Knudsen ceremoniously presented members of the task force with certificates acknowledging their appointment or re-appointment to the task force.

These individuals are as follows:

  • Alan Doane, Montana Attorney General’s Office
  • Yolanda Fraser, Northern Cheyenne Tribe
  • Brian Frost, Montana Department of Justice
  • Stacie FourStar, Fort Peck Assiniboine & Sioux Tribes
  • Chrystal Hickman, Montana Office of Public Instruction
  • Cheryl Horn, Fort Belknap Indian Community
  • Iris Kill Eagle, Little Shell Chippewa Tribe
  • Danielle Matt, Confederated Salish & Kootenai Tribes
  • Amanda Myers, United States Attorney’s Office
  • Haley Omeasoo, At-large member
  • Dr. Alan Ostby, Indian Health Services
  • Derek Werner, Montana Highway Patrol
  • Jonathan Windy Boy, Chippewa Cree Tribe
  • Sarah Wolftail, representing the Blackfeet Nation

Iris Kill Eagle, Little Shell Chippewa’s representative, said it’s good to have a sense of security and collaboration again. She recognized the good work the task force was doing prior to COVID, citing their efforts in community outreach. At the time the task force was holding education meetings on every reservation, spreading information.
Now she’s ready to hit the ground running again.

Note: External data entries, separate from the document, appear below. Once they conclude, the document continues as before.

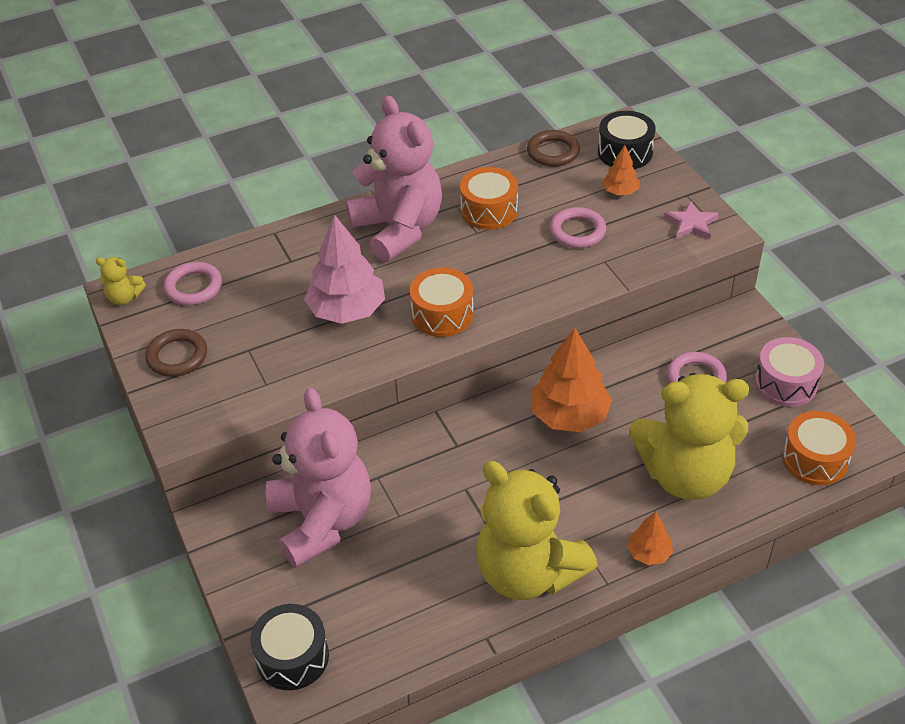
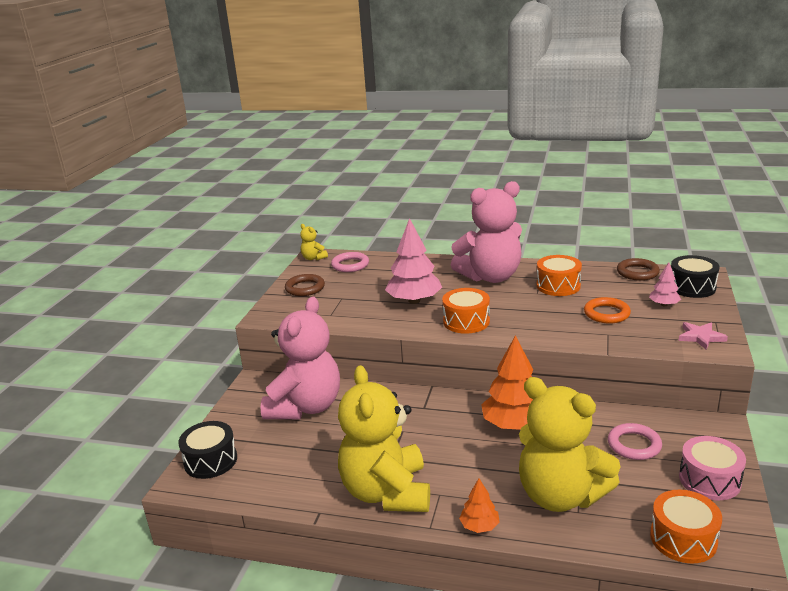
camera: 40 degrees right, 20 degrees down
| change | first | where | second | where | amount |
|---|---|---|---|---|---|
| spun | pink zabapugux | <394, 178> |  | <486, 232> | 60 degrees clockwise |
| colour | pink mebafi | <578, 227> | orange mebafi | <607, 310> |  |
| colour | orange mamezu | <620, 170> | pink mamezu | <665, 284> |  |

“We’re still hearing things about people not taking it serious when they have a loved one missing. Still, the distrust by the families not wanting to go to the local law enforcement. So we hope to be that in between, where they feel comfortable coming to us,” says Kill Eagle.

The task force say they hope to hold an in-person meeting once a year to breakdown their progress and adapt their strategies in keeping Indigenous peoples as safe as possible.

“[We’re] letting our native communities know that they are represented and they have someone they can turn to, to be their voice,” finished Kill Eagle.

The MMIP Task Force was first formed in 2019 after vocal concern from Democratic Representative Tyson Running Wolf of Browning.